Well it has. Although I have been dropping a few articles that interest me I have not really had the time to write something from scratch.

So to ease in the writing as we rapidly approach the holiday seasons I thought I would drop in a few links of some music that I have quite taken to.

These are not some obscure indie bands, nor are they major artists, although judging by the views on Youtube I think they will do alright.

First up

Olly Murs - Having heard Olly on radio being interviewed he comes across as an amiable cheeky chappy. Music is polished and produced. But it was only when I heard he do a cover of David Guetta's "Without You" in Radio 1's Live Lounge did I appreciate his talent and ability to create great music. Naturally he is helped out by some talented session artists, but even so.

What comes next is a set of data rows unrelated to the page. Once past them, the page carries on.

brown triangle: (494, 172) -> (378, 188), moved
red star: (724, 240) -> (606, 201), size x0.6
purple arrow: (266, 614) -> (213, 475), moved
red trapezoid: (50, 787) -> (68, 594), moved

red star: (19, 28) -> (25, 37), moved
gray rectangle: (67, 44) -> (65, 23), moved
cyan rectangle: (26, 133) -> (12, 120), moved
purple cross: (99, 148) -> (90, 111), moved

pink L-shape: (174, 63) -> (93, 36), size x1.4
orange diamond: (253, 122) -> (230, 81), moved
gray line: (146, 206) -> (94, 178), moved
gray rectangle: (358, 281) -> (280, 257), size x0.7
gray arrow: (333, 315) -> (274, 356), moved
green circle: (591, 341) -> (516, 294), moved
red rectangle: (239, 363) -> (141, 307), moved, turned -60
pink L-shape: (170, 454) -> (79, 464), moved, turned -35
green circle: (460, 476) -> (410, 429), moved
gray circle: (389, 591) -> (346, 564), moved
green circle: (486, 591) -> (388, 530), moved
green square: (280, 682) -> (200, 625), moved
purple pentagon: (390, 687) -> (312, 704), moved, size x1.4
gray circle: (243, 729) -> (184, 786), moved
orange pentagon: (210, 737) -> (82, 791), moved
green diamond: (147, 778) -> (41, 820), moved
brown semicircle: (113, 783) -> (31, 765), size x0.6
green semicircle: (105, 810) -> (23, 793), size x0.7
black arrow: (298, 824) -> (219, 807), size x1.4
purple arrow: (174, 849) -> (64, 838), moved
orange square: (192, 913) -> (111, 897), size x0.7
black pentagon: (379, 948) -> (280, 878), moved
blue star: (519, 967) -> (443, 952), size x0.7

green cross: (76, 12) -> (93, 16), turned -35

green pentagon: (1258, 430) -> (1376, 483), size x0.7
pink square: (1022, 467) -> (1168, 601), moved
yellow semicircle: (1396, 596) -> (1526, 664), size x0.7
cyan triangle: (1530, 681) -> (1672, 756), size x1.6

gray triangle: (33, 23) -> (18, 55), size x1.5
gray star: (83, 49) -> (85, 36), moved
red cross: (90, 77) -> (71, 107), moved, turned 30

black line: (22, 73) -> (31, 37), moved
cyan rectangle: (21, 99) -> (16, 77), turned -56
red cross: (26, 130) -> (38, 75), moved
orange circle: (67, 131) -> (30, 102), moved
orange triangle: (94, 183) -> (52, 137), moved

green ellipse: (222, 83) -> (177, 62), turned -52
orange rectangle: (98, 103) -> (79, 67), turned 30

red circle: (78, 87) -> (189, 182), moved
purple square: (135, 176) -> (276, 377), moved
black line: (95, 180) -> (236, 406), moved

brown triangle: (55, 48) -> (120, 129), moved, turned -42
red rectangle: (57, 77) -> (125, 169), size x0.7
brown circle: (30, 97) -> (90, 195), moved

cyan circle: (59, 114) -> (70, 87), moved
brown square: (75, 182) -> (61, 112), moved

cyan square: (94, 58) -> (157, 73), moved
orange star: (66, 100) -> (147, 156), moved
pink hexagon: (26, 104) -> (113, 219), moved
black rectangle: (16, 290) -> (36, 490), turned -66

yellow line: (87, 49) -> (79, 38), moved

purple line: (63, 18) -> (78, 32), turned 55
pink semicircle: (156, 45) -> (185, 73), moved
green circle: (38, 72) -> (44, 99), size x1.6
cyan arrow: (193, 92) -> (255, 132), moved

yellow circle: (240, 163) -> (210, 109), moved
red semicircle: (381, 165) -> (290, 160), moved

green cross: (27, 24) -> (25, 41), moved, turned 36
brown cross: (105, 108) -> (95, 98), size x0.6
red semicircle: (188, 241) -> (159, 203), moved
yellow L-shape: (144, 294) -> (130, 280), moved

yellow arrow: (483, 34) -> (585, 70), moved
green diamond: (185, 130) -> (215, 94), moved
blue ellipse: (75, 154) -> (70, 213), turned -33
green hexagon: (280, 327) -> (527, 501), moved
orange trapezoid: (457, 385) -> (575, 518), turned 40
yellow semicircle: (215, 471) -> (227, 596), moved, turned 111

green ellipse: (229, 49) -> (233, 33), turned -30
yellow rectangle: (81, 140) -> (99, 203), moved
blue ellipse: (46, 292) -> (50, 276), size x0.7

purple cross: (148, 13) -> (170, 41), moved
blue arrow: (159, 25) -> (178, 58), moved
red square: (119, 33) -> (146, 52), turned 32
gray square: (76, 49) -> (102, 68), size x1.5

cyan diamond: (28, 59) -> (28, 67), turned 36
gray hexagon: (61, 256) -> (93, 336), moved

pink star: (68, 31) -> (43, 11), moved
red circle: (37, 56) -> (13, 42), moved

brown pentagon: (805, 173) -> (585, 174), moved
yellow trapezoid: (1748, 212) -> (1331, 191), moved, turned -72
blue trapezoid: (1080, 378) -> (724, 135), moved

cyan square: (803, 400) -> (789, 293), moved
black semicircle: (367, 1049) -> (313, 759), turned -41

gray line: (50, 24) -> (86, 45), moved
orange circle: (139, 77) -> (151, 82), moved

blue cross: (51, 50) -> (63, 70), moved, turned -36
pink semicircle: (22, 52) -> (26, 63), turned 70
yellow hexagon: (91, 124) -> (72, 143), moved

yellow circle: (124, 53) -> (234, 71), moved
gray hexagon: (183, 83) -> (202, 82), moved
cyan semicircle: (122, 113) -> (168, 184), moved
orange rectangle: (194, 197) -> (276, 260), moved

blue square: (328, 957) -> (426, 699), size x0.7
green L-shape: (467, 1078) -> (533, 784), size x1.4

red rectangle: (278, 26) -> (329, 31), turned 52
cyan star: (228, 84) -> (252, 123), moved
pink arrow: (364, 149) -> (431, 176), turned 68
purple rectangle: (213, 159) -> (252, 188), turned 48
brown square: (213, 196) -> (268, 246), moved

Hit the link to take you to Radio 1. Look for the "Without You" video.

The other one is Ed Sheeran, who I have listened to on the radio but never really taken any notice. Then after the charity gig for "Children In Need" aired I heard presenters on Radio 1 going nuts about Ed's performance and I had to take a closer look. Watch out for the smoldering hot violinist.

Hoped on to YouTube and what do you know, this guy has several records ;-) and videos. 

Notably are the tracks "The A Team" - A Song my wife tells me is about cocaine.

And the other is "Lego House" which stars Rupert Grint who brilliantly plays a stalker of Ed.

Now I am not a lyrics guy, I am more attuned to melody. But Ed's songs provide a great combo of both and lyrics which I can hear and understand.